ENID is a term widely used, just generally not in South Africa. For some reason we didn’t import the term along with most of Solvency II.
This has nothing to do with the Famous Five. While it is most common in the general insurance space, it is relevant across the spectrum of risk management and assumption setting.
Events Not In Data or “ENID” is the forgotten cousin of “what to do with outliers in your data”.
Outliers and where to find them
Outliers are observed values substantially different from others in a sample. Some more formal definitions include:
“An outlier is an observation that lies an abnormal distance from other values in a random sample from a population”
“an outlier is an observation point that is distant from other observations”
How to deal with outliers?
Simple question, complex answer. It depends a great deal on the context.
Ultimately you need to make the judgement call “are these outliers under- or over-represented in the data”.
If you believe you have a 1 in 100 year event in your 3 year data set, then leaving it in unadjusted will skew your average (as well as the rest of the distribution) away from the true underlying population distribution.
However, it is also key to ask yourself if there are Events Not In Data (ENID) that would be part of the underlying population distribution. Most 3 year samples won’t include a 1 in 100 year event and therefore might understate the average and bias the distribution.
I believe it can be good practice to consider the data with and without the data point. And without could mean capping or omitting entirely. The cut-off point for outliers can be expressed as a multiple of assumed standard deviations based on how much data you have in your sample. It’s obviously also circular in that your estimate of standard deviation depends on whether or not you include the outlier in the estimate of standard deviation!
I said at the start, it depends on the context and the underlying variable.
Putting Events Not In Data into the data
Outliers may be hard to pin down an define exactly, but they usually appear because they make the results look worse than hoped for and there is plenty of pressure to “fix it”. When experience has been good, because those outlying events did not occur, there is naturally less pressure to go looking for trouble.
Except that’s exactly what one should do.
Just because events are slightly away from the mean or occur somewhat less often doesn’t mean they shouldn’t have been considered prior to the pricing / reserving / business forecasting / assumption setting / risk management process. So in theory, the analyst should already have a view (however accurate) about what to expect away from the expectation. That can be a useful starting point to assess whether an allowance for ENID should be made.
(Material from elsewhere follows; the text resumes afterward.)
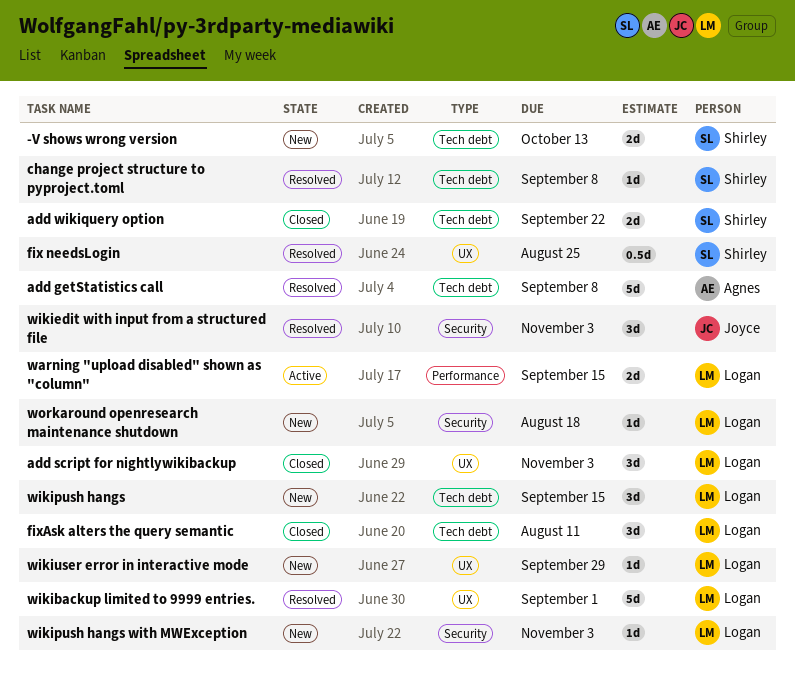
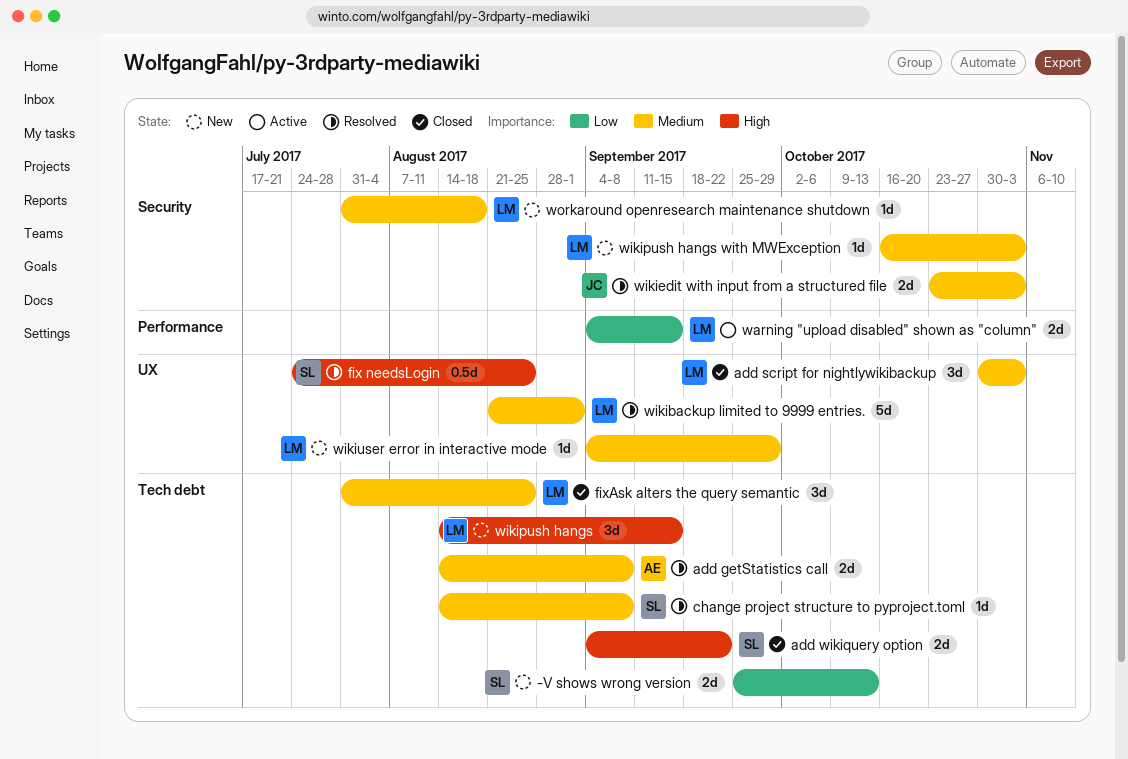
add getStatistics call, estimate: 5d -> 2d
fixAsk alters the query semantic, due: Aug 11 -> Aug 25
wikiedit with input from a structured file, estimate: 3d -> 2d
Over time, the views on the shape of the distribution and the reasonability of ENID at various levels will be refined. That is after all, the basics of the Actuarial Control Cycle.
ENID and skewness
The world we live in seems to be naturally asymmetrical. So many of these ENID are on the down side. Including them contributes to greater variance, greater kurtosis and also negative skewness.
Examples of variables exposed to ENID (aka where to find them)
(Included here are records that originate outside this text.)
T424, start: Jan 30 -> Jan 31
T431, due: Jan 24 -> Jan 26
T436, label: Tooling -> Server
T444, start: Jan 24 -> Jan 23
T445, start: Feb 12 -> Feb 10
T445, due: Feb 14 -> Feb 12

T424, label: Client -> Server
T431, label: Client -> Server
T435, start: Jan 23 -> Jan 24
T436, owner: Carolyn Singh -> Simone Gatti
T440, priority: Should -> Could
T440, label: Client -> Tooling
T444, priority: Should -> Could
The list is endless and it might be more practical to think of examples where it could not apply. However, just to make sure you are thinking broadly enough, here are a tiny number of examples.
- general insurance claims (the standard example)
- stock market returns
- corporate defaults
- lapse assumptions (upwards spikes in lapses due to economic conditions or regulatory changes are not every year occurrences)
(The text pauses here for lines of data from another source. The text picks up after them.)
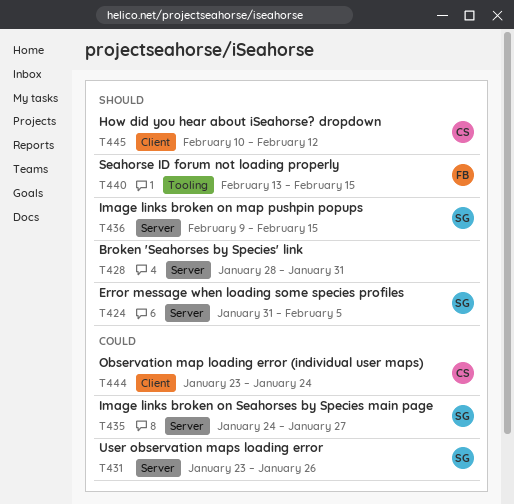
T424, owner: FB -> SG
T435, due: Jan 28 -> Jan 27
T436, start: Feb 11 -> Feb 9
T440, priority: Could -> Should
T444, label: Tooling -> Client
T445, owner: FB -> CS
- expense assumptions (where “one off” costs relating to restructuring or retrenchment are very likely to occur over a 15 year projection period, but hopefully didn’t occur in the last 3 year expense investigation period.)
- rainfall and drought (Cape Town planners, I’m looking at you)
Remember this list is incomplete, so there will be ENID in this list of ENID affected variables.
Many firms use reserving methods that project forwards
from historical data. On its own, this is unlikely to satisfy the
Directive requirement for a probability-weighted average of
future cash-flows, since not all possible future cash-flows — or
the events that cause them — may be represented in the data.
Although these events are sometimes referred to as
‘binary events’ or ‘extreme events’, such terms suggest that
events not found in the data are necessarily extreme or rare.
This is not the case, so the PRA prefers to use the term ‘events
not in data’, or ENID.
Firms should take ENID into account when calculating
technical provisions. Applying a simple percentage uplift
without justification is not an adequate method.
Where outliers are removed from the data as part of the
reserving process, this removes events from the data. Firms
should make an allowance for this in the technical provisions
calculation unless they have shown that it would not be
possible for these, or similar, events to occur again in future.